Avodah Zarah, Daf Kaf Vav, Part 4

Avodah Zarah, Daf Kaf Vav, Part 4

 

Introduction

Yesterday s sugya introduced the issue of people who are not saved from a pit, but are not pushed in. Our sugya discusses people who may even be thrown into a pit.

A warning the rhetoric of this sugya is quite violent, and advocates doing things that I believe are immoral. Our moral senses have changed and developed over the past two thousand years and I think that every religion, when they look at their sources will find rhetoric like this. I will not apologize for it, for it does not embarrass me to acknowledge that this is what some people believed. But neither would I live my life by it.

 

תני רבי אבהו קמיה דרבי יוחנן הגוים ורועי בהמה דקה לא מעלין ולא מורידין אבל המינין והמסורות והמשומדים מורידין ולא מעלין

 

R. Abahu taught in front of R. Yohanan: Idolaters and [Jewish] shepherds of small cattle need not be brought up [from a pit] though they should not be cast in, but heretics, informers, and apostates may be cast in, and need not be brought up.

 

There are types of people who may actively be murdered. It is hard to know exactly who these people are, especially what the difference between heretics and apostates is. There are also other versions of this list. Informers seems to be akin to what we call traitors a crime that is still considered extremely serious and for which one can be executed or jailed for an extremely long time.

 

אמר ליה אני שונה לכל אבדת אחיך לרבות את המשומד ואת אמרת מורידין סמי מכאן משומד

 

R. Yohanan said to him: I have been teaching And so shall you do with every lost thing of your brother’s (Deuteronomy 22:3) that this comes to include the apostate, and you say he may be cast down. Erase [from this list] apostates!

 

R. Yohanan instructs that the baraita recited in front of him be emended. R. Yohanan says that one must return a lost object to an apostate. This shows that he is your brother. How then could we say that he must be cast down into a pit? The baraita must therefore be emended.

 

ולישני ליה כאן במשומד אוכל נבילות לתיאבון כאן במשומד אוכל נבילות להכעיס קסבר אוכל נבילות להכעיס מין הוא

 

But let him resolve that the one might apply to the kind of apostate who eats carrion to satisfy his appetite, and the other to an apostate who eats carrion to provoke?

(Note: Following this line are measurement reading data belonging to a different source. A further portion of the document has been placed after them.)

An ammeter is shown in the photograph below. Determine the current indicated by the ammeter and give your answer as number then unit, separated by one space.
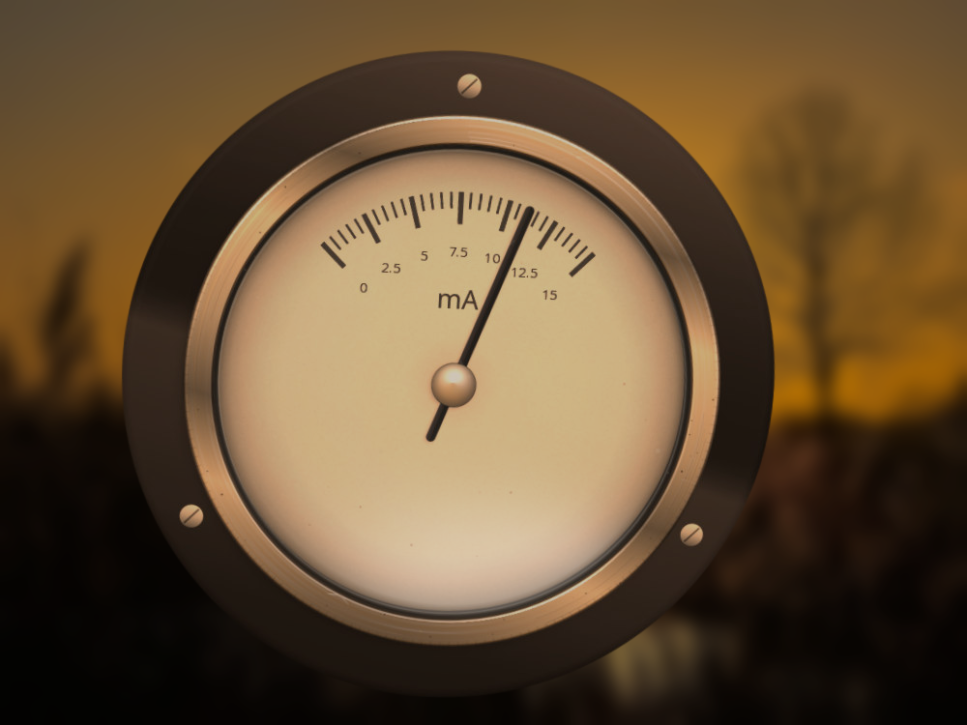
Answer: 11 mA
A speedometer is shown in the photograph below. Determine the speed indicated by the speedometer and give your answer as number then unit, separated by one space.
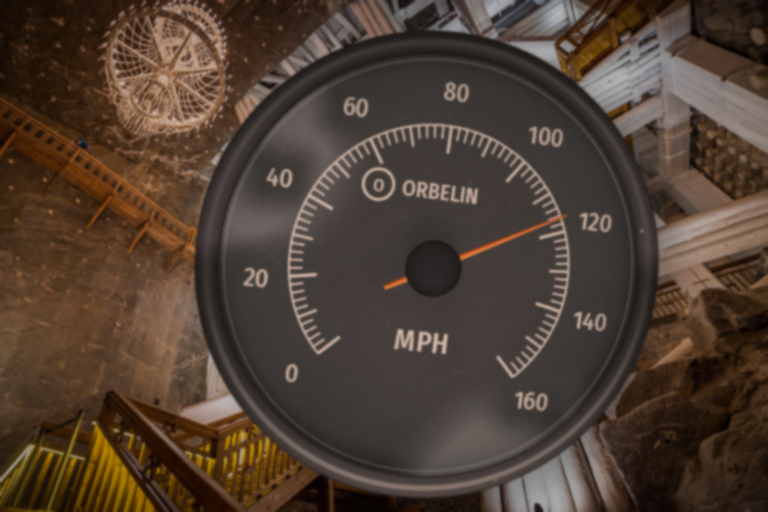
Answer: 116 mph
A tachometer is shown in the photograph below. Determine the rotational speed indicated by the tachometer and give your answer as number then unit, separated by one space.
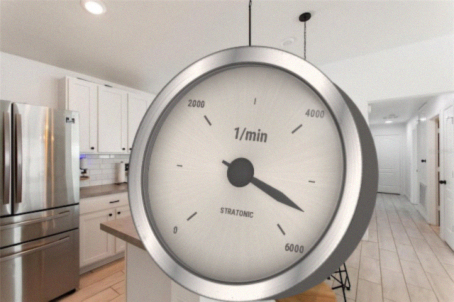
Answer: 5500 rpm
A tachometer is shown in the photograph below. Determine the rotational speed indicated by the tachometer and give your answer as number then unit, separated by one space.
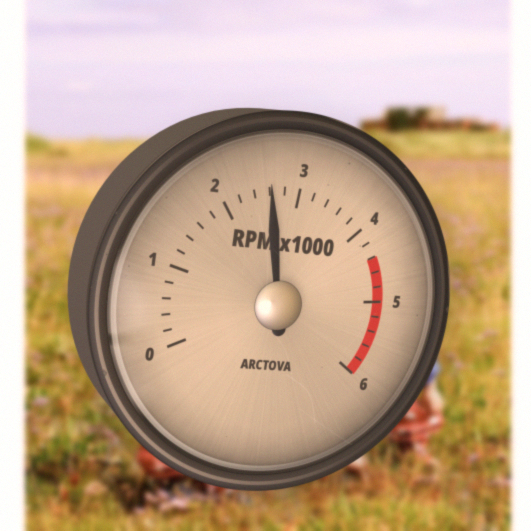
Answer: 2600 rpm
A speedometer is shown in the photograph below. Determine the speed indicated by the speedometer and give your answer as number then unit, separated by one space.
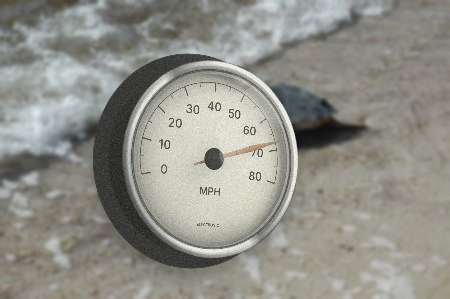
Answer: 67.5 mph
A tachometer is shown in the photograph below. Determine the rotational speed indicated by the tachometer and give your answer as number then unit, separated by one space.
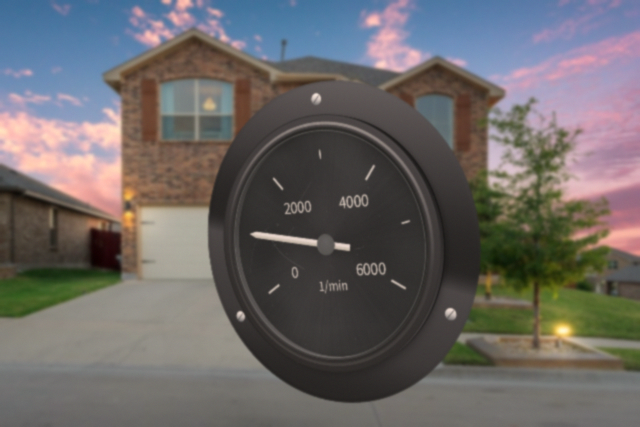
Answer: 1000 rpm
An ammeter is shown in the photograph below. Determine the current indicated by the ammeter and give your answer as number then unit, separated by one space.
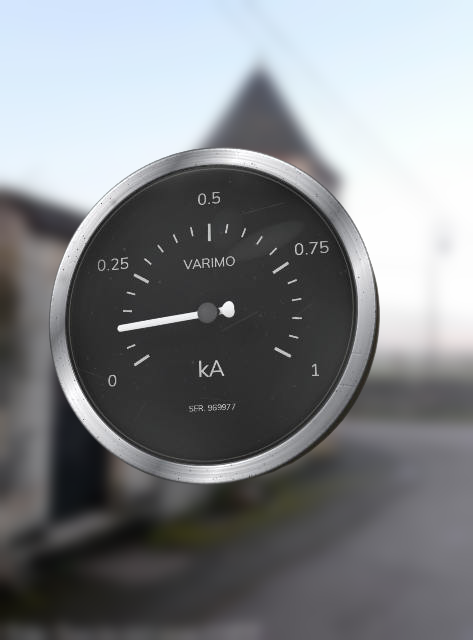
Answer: 0.1 kA
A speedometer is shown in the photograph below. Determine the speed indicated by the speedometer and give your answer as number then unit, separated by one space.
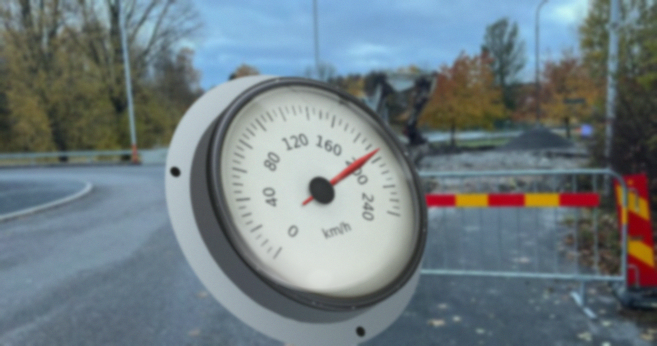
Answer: 195 km/h
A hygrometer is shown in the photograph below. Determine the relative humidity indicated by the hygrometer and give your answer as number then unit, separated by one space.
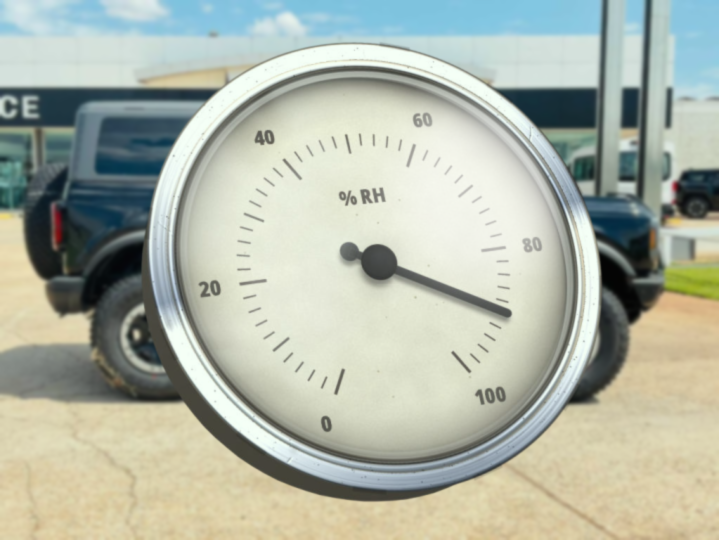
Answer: 90 %
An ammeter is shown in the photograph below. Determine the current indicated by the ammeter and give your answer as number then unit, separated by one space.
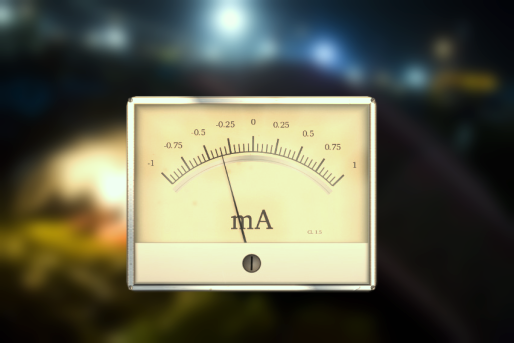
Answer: -0.35 mA
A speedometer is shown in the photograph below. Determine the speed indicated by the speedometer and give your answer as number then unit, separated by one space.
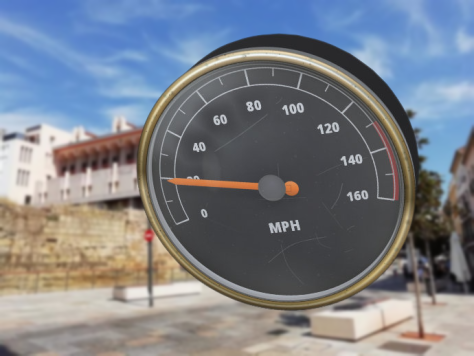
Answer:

In his opinion, an apostate eating carrion meat to provoke is the same as a heretic.

 

The Talmud asks why we didn t resolve the contradiction between the two sources. Why did we not say that one must return a lost object to an apostate who eats carrion (meat which had not been slaughtered properly) just because he is hungry, but not to one who eats carrion meat to provoke, because he simply enjoys transgressing?

The resolution is that R. Yohanan considers one who eats carrion to provoke to be a heretic, a word already included in the baraita. Apostate must mean one who eats carrion because he is hungry. Therefore the word must be erased.